__Work task 1__.
Could you return the part of the boundary value problem post from "I have to solve" up to and including "the form $u(x,y)=X(x)Y(y)$."?

__Exercise passage__.
►

Boundary value problem-find the coefficients

[mathmari]

Hey!

I have to solve the following boundary value problem:

$$u_{xx}+=u_{yy}=0, 0<x<a, 0<y<b$$
$$u_x(0,y)=u_x(a,y)=0, 0<y<b$$
$$u(x,0)=x, u_y(x,b)=0, 0<x<a$$

By using the method of separation of variables, the solution is of the form $u(x,y)=X(x)Y(y)$.

◄

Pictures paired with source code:
►

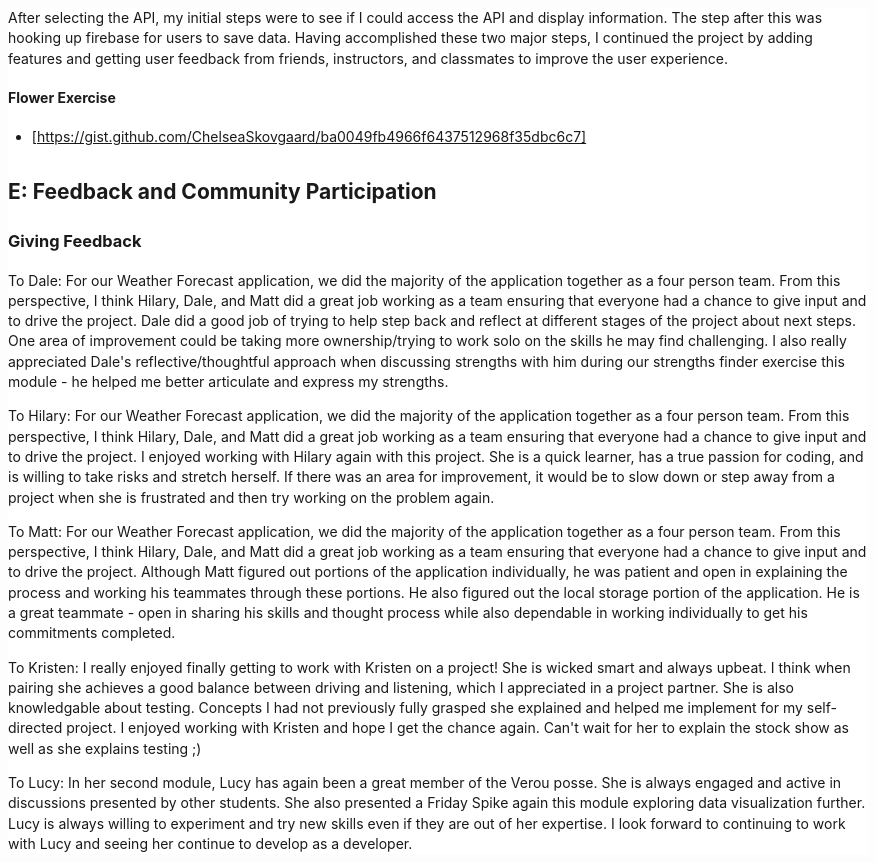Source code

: After selecting the API, my initial steps were to see if I could access the API and display information. The step after this was hooking up firebase for users to save data. Having accomplished these two major steps, I continued the project by adding features and getting user feedback from friends, instructors, and classmates to improve the user experience.

#### Flower Exercise
* [https://gist.github.com/ChelseaSkovgaard/ba0049fb4966f6437512968f35dbc6c7]

## E: Feedback and Community Participation

### Giving Feedback

To Dale:
For our Weather Forecast application, we did the majority of the application together as a four person team. From this perspective, I think Hilary, Dale, and Matt did a great job working as a team ensuring that everyone had a chance to give input and to drive the project. Dale did a good job of trying to help step back and reflect at different stages of the project about next steps. One area of improvement could be taking more ownership/trying to work solo on the skills he may find challenging. I also really appreciated Dale's reflective/thoughtful approach when discussing strengths with him during our strengths finder exercise this module - he helped me better articulate and express my strengths.

To Hilary:
For our Weather Forecast application, we did the majority of the application together as a four person team. From this perspective, I think Hilary, Dale, and Matt did a great job working as a team ensuring that everyone had a chance to give input and to drive the project. I enjoyed working with Hilary again with this project. She is a quick learner, has a true passion for coding, and is willing to take risks and stretch herself. If there was an area for improvement, it would be to slow down or step away from a project when she is frustrated and then try working on the problem again.

To Matt:
For our Weather Forecast application, we did the majority of the application together as a four person team. From this perspective, I think Hilary, Dale, and Matt did a great job working as a team ensuring that everyone had a chance to give input and to drive the project. Although Matt figured out portions of the application individually, he was patient and open in explaining the process and working his teammates through these portions. He also figured out the local storage portion of the application. He is a great teammate - open in sharing his skills and thought process while also dependable in working individually to get his commitments completed.

To Kristen:
I really enjoyed finally getting to work with Kristen on a project! She is wicked smart and always upbeat. I think when pairing she achieves a good balance between driving and listening, which I appreciated in a project partner. She is also knowledgable about testing. Concepts I had not previously fully grasped she explained and helped me implement for my self-directed project. I enjoyed working with Kristen and hope I get the chance again. Can't wait for her to explain the stock show as well as she explains testing ;)

To Lucy:
In her second module, Lucy has again been a great member of the Verou posse. She is always engaged and active in discussions presented by other students. She also presented a Friday Spike again this module exploring data visualization further. Lucy is always willing to experiment and try new skills even if they are out of her expertise. I look forward to continuing to work with Lucy and seeing her continue to develop as a developer.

◄

__Work task 2__.
Could you rewrite the lines of the entries from the start through the line with "### Giving Feedback", replacing "API" with "data source" and changing nothing else? Leave the pictures out of your answer.

__Response area 1__.
I have to solve the following boundary value problem:

$$u_{xx}+=u_{yy}=0, 0<x<a, 0<y<b$$
$$u_x(0,y)=u_x(a,y)=0, 0<y<b$$
$$u(x,0)=x, u_y(x,b)=0, 0<x<a$$

By using the method of separation of variables, the solution is of the form $u(x,y)=X(x)Y(y)$.

__Response area 2__.
Source code

: After selecting the data source, my initial steps were to see if I could access the data source and display information. The step after this was hooking up firebase for users to save data. Having accomplished these two major steps, I continued the project by adding features and getting user feedback from friends, instructors, and classmates to improve the user experience.

#### Flower Exercise
* [https://gist.github.com/ChelseaSkovgaard/ba0049fb4966f6437512968f35dbc6c7]

## E: Feedback and Community Participation

### Giving Feedback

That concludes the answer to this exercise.